───── EXTRACT PROVIDED
(no subject)

I only vaguely remember writing yesterday's entry. As in, I remember a key few phrases I was THINKING about, but had no idea that I'd actually penned. I'd chalk it up to Valium, but there was no Valium to be had yesterday. Ghost writing LJ entries, now two-for-two, is a little disturbing.

Especially the part where you, Rayhawk, had asked if I'd ever wondered who I'd be without writing. My immediate response was "No! No, I've NEVER wondered that. Not even once. Nada. Zilch. Zip. Never." Which, as the last entry written, means it is an idea worth deep consideration.

Maybe that book that everyone says I should write could finally come about, if I'm not exerting all of my writing into just trying to keep my head above water.

And Gonzo, I've decided you're right about the medication. Hearing about how it saved you from the chaos, I realize that I'm in exact same boat. Cutting that anchor would only wind up with my ship being capsized. This distance, like you said, is probably going to be what winds up saving my life.

And Ben, you're iteration of what Gonzo said also drives the point home. So on Wellbutrin I will stay - and I won't fuck with the dosage. You guys are right. Let's see where I can go in a place of stillness instead of utter, constant mental chaos.

Matrix, you're also right in how broken is different than being in a place where you actually learn how to deal with what Life has handed you. Broken means you're unable to pick up the pieces. Broken means ignoring the pieces scattered in the depths of your soul. Thinking otherwise gives a person a chance to sew it all back together again.
──────────
───── DATA FOR REVIEW
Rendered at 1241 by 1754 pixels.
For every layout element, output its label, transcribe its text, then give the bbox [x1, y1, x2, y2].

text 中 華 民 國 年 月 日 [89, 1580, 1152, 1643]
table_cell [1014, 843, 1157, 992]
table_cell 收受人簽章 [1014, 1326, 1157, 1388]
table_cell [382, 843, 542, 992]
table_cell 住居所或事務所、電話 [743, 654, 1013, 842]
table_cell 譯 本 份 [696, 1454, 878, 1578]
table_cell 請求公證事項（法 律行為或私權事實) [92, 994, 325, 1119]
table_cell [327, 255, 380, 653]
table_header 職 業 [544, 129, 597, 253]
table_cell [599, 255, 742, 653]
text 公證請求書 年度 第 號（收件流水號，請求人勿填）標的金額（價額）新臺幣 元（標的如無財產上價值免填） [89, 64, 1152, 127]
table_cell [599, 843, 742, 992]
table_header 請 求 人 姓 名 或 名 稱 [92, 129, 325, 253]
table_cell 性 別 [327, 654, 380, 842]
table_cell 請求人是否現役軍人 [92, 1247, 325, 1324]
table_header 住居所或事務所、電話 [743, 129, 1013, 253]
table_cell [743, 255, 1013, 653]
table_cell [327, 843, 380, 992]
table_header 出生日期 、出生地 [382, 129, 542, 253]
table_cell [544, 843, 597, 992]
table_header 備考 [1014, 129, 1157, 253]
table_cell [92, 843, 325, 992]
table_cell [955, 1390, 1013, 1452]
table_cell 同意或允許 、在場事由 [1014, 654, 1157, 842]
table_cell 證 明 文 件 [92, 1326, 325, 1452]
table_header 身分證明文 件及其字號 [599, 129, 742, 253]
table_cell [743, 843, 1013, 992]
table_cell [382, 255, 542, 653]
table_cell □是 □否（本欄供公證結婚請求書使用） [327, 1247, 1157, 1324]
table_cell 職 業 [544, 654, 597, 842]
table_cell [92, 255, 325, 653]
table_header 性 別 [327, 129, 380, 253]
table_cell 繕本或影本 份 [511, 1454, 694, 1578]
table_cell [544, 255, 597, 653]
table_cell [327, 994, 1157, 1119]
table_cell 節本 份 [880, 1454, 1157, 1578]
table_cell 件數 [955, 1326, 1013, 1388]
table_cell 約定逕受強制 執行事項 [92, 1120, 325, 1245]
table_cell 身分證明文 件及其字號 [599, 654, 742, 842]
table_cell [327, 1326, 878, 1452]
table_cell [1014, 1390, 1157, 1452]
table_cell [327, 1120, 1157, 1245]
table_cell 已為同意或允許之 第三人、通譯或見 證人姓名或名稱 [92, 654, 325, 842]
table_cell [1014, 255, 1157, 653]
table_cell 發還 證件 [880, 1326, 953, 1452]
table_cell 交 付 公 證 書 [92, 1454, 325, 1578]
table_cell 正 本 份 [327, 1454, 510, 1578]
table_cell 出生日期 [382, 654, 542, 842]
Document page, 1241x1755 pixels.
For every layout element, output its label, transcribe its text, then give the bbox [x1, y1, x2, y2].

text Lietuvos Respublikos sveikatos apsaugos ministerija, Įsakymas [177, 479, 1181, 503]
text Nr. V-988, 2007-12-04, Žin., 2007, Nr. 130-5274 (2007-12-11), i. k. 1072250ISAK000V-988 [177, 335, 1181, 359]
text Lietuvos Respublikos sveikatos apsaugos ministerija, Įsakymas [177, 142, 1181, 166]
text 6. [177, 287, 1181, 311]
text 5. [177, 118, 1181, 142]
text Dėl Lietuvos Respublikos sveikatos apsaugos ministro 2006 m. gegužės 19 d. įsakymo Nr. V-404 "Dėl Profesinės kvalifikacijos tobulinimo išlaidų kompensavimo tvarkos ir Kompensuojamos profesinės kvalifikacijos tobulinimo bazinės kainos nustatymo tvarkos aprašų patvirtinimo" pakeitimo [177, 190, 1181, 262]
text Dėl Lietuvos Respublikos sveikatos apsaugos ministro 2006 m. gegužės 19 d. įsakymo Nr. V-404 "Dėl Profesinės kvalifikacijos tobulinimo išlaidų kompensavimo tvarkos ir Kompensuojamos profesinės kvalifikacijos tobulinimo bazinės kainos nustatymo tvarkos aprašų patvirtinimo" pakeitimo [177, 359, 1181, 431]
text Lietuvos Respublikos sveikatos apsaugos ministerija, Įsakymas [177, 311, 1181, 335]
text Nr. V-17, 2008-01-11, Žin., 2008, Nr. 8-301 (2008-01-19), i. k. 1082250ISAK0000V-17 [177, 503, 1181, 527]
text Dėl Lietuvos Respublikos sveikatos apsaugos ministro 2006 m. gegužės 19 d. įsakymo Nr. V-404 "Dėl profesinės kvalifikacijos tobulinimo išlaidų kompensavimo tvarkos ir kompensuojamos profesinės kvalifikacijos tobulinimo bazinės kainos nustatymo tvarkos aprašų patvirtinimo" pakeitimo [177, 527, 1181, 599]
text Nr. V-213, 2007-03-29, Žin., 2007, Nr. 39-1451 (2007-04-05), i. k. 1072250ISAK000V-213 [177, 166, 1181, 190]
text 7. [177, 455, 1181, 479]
──────────
TASK LIST>
[a] In the journal entry, which medication does the writer decide to stay on?
[b] Copy the stretch of the journal entry from "Especially the part" through "head above water.".

RESULTS IN ORDER>
[a] Wellbutrin.

[b]
Especially the part where you, Rayhawk, had asked if I'd ever wondered who I'd be without writing. My immediate response was "No! No, I've NEVER wondered that. Not even once. Nada. Zilch. Zip. Never." Which, as the last entry written, means it is an idea worth deep consideration.

Maybe that book that everyone says I should write could finally come about, if I'm not exerting all of my writing into just trying to keep my head above water.